Bhaya Bhakti: An installation and graphic novella with three focal points: the story of Nangeli, the folk performance of Poothapaatu, and the ritual possession of Velichappadu.

Created for Gender Benger 2018 by Pranav Sreerag, produced by Sandbox Collective and Goethe-Institut/Max Mueller Bhavan Bangalore

Many people have heard the story of Nangeli – the 19th century Ezhava woman who cut off her breasts and bled to death, rather than comply with the breast tax imposed by the landowning castes under the Travancore government.

The story of Nangeli is often portrayed as one woman’s heroic struggle against a patriarchial casteist system. While this reading is not wrong, it shifts the emphasis from Nangeli’s shared struggle to a singular dramatic act that seems to stands apart from the forces of oppression that persist today.

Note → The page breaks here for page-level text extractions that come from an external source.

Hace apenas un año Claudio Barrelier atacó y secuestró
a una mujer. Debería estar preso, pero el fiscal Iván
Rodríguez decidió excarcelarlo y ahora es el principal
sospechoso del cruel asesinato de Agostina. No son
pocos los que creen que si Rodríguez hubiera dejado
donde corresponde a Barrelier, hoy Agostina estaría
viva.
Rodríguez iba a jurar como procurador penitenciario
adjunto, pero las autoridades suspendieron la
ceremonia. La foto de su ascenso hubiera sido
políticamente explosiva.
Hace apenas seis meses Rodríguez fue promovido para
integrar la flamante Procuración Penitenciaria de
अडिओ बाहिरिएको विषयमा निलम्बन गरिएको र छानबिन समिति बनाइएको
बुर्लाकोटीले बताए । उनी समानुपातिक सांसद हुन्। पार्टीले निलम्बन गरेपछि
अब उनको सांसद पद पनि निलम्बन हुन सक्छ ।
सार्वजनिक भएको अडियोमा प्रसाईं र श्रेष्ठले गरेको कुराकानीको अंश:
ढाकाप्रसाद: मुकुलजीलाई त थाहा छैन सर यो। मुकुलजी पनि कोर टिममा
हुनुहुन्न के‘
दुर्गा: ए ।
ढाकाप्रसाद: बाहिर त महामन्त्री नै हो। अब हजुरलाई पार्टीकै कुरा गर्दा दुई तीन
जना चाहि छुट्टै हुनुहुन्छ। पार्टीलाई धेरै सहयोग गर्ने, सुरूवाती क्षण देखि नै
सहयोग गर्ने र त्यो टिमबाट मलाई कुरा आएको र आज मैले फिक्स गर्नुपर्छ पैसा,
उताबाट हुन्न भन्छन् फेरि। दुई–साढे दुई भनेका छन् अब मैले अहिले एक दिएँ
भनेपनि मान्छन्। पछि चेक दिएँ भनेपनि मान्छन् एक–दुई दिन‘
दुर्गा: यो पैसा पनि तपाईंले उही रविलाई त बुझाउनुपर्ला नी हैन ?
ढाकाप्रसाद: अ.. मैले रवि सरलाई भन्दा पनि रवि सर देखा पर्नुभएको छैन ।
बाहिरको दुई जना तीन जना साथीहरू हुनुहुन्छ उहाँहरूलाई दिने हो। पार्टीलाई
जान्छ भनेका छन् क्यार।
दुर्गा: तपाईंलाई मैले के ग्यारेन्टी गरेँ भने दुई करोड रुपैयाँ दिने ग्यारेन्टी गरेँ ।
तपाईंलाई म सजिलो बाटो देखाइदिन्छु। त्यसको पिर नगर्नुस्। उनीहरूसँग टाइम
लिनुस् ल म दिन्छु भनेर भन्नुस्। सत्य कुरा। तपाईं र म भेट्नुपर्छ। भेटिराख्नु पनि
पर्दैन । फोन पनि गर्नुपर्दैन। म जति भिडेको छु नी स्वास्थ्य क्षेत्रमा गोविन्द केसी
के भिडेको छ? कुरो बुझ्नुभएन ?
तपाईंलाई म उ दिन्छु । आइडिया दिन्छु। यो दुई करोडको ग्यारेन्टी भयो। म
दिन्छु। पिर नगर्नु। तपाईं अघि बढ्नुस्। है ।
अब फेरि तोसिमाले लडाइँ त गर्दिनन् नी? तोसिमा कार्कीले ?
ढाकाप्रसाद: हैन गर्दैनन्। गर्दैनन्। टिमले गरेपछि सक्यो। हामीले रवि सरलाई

We would like to reposition the story as part of the struggle of a people against an opressive feudal power that uses women’s bodies as a tool to subjugate an entire farming community and maintain its parasitic hold. Like so many other singular heroic figures, there is evidence that Nangeli and her husband Chirukandan (who jumped into her funeral pyre to take his own life) did not impulsively decide to become martyrs, but had long been active in a struggle for the rights and dignity of their community.

Bhaya Bhakti envisions both Nangeli and Chirukandan returning to this world in the genderless, casteless, not-quite human yet deeply human figure of the Pootham, bewildered and enraged by what it witnesses. The ghostly Pootham is the central figure in the traditional folk performance art of Poothapaattu. Bhaya Bhakti attempts to juxtapose the violent and shocking scene of Nangeli’s popular depiction with a representation of the unending effort of lower castes to improve their lot against the backdrop of Hindutva. The Pootham becomes the god of the people, spurned and cast away, knocking endlessly on door after door, village after village, in search of opportunity that has been denied. The Pootham is humiliation made manifest: the slow grinding down and ‘othering’ of a people that justifies their exploitation.

Finally, Bhaya Bhakti envisions a future uprising of the oppressed in an eruption of rage and fury. Through sound and smell, the installation channels the terrifying power of Velichappadu, in which men and women, undergoing ritual possession, come into contact with something beyond human, without gender or caste, without identity as we know it, and in the process inflict violent harm to their own bodies. Only in the resulting disruption of the viewer’s present relatity can we see our identities for what they are.